§ Exercise: Convert only the entries between the lines holding "phylum: Ascomycota" and "common name: Bracken", inclusive, into a two-column CSV with columns named field and value. Give one row per line, with each text in its own quoted field and any line breaks turned into spaces.

§ Listed entries:
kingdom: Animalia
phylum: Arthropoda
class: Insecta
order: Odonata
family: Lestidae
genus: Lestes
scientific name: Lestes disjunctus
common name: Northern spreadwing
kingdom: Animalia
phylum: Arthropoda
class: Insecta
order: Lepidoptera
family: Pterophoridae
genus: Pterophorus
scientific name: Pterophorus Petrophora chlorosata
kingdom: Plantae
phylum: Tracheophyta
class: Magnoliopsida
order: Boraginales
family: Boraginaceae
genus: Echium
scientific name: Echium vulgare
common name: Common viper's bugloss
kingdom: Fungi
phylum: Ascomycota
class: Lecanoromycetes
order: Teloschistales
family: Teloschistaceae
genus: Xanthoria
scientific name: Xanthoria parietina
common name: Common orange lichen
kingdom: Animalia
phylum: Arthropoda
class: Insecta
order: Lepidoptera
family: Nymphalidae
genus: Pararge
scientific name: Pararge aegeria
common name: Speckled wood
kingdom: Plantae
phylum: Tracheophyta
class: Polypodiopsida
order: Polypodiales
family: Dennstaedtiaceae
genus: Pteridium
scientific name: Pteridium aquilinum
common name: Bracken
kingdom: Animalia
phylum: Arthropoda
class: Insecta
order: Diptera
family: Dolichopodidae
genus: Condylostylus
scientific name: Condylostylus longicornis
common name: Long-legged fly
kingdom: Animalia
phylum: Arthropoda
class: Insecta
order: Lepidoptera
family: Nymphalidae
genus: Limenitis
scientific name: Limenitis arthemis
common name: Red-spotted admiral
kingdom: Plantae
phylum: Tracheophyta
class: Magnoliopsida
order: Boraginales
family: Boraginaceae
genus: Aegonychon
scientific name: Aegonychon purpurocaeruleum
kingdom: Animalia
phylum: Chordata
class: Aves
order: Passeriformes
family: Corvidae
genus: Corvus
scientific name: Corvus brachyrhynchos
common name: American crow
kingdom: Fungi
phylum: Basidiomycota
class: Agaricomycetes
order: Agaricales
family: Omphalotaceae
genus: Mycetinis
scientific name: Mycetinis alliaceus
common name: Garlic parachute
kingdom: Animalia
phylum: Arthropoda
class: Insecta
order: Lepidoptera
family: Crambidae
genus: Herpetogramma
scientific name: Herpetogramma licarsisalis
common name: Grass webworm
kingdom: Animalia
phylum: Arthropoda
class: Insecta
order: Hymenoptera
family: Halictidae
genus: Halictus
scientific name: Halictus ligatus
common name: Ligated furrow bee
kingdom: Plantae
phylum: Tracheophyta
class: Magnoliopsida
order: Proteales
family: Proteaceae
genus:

§ Solution:
field,value
"phylum:","Ascomycota"
"class:","Lecanoromycetes"
"order:","Teloschistales"
"family:","Teloschistaceae"
"genus:","Xanthoria"
"scientific name:","Xanthoria parietina"
"common name:","Common orange lichen"
"kingdom:","Animalia"
"phylum:","Arthropoda"
"class:","Insecta"
"order:","Lepidoptera"
"family:","Nymphalidae"
"genus:","Pararge"
"scientific name:","Pararge aegeria"
"common name:","Speckled wood"
"kingdom:","Plantae"
"phylum:","Tracheophyta"
"class:","Polypodiopsida"
"order:","Polypodiales"
"family:","Dennstaedtiaceae"
"genus:","Pteridium"
"scientific name:","Pteridium aquilinum"
"common name:","Bracken"